Влад вдруг осознал, что ему будет трудно признаться бабушке, что не выполнил порученное дело. И тут же в голове пронеслась другая мысль, за которую он ухватился: «А что если сказать, что все куры снесли яйца, а одно я сам съел? Бабушка будет только рада! Как это я сразу не придумал?» На душе стало спокойно.
Но прошло немного времени, и Влад решил: «Нет, так не пойдет! А вдруг кошки не было. Бабушка приедет, я совру, а курица снесет седьмое яйцо, и станет ясно, что я обманщик. Нет, - твердо решил внук. – Скажу правду, что не уследил, поэтому одного яйца нет»
Эти тяжелые размышления прервал родной теплый голос бабушки:
– Владюша! Вот и я приехала. Ну, как ты тут один хозяйничал? – спросила она, обнимая за плечи внука.
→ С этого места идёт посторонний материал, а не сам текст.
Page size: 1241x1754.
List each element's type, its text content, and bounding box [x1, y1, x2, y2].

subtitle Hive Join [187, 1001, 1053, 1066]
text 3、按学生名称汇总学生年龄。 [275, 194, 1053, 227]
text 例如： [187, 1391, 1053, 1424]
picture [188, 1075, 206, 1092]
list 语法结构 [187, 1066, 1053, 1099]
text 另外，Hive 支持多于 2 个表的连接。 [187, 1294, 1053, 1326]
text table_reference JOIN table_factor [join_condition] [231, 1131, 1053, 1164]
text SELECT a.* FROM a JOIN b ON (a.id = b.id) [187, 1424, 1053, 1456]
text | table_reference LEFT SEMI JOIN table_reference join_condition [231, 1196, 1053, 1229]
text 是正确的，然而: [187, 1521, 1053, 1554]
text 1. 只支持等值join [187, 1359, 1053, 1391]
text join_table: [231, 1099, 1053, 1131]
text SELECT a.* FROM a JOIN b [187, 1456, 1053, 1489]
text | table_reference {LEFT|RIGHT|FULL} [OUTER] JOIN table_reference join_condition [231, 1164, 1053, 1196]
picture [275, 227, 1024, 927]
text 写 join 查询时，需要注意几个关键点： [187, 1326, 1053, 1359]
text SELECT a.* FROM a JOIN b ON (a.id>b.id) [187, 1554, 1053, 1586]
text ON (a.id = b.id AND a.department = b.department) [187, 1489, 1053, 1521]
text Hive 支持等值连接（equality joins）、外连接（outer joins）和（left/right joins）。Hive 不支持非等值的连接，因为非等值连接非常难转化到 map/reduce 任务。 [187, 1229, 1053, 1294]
Влад прижался к ней и понял, что он больше не хочет, чтобы она уезжала, даже ненадолго.
Владу понравилось бабушкино слово «хозяйничал», и он повторил его:
– Хозяйничал хорошо, воду наливал им свежую, кошек вроде не было, а одного яйца нет! – с грустью в голосе признался он.
– Молодец! Настоящий хозяин у нас подрастает! Шесть яиц и должно быть. Есть у меня одна красавица, под плетенкой сидит, все норовит цыплят высиживать. А к осени зачем они? Вот она и не снесла.
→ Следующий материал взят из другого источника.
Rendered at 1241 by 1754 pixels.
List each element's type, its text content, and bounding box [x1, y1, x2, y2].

Влад вдруг ощутил, как с плеч свалился груз ответственности за порученное дело, стало легко, захотелось прыгать, кричать от радости, что он удержался и не соврал бабушке!
Понимая, что ей трудно, он в тот вечер ни о чем не расспрашивал, а, наоборот, задавал вопросы, уводящие ее от грустных мыслей.
Устали они оба за день, пораньше легли спать. Влад, засыпая, счастливо улыбался, довольный, что так по-хозяйски справился с делами и не огорчил бабушку своей неуместной выдумкой про эту ленивую пеструшку.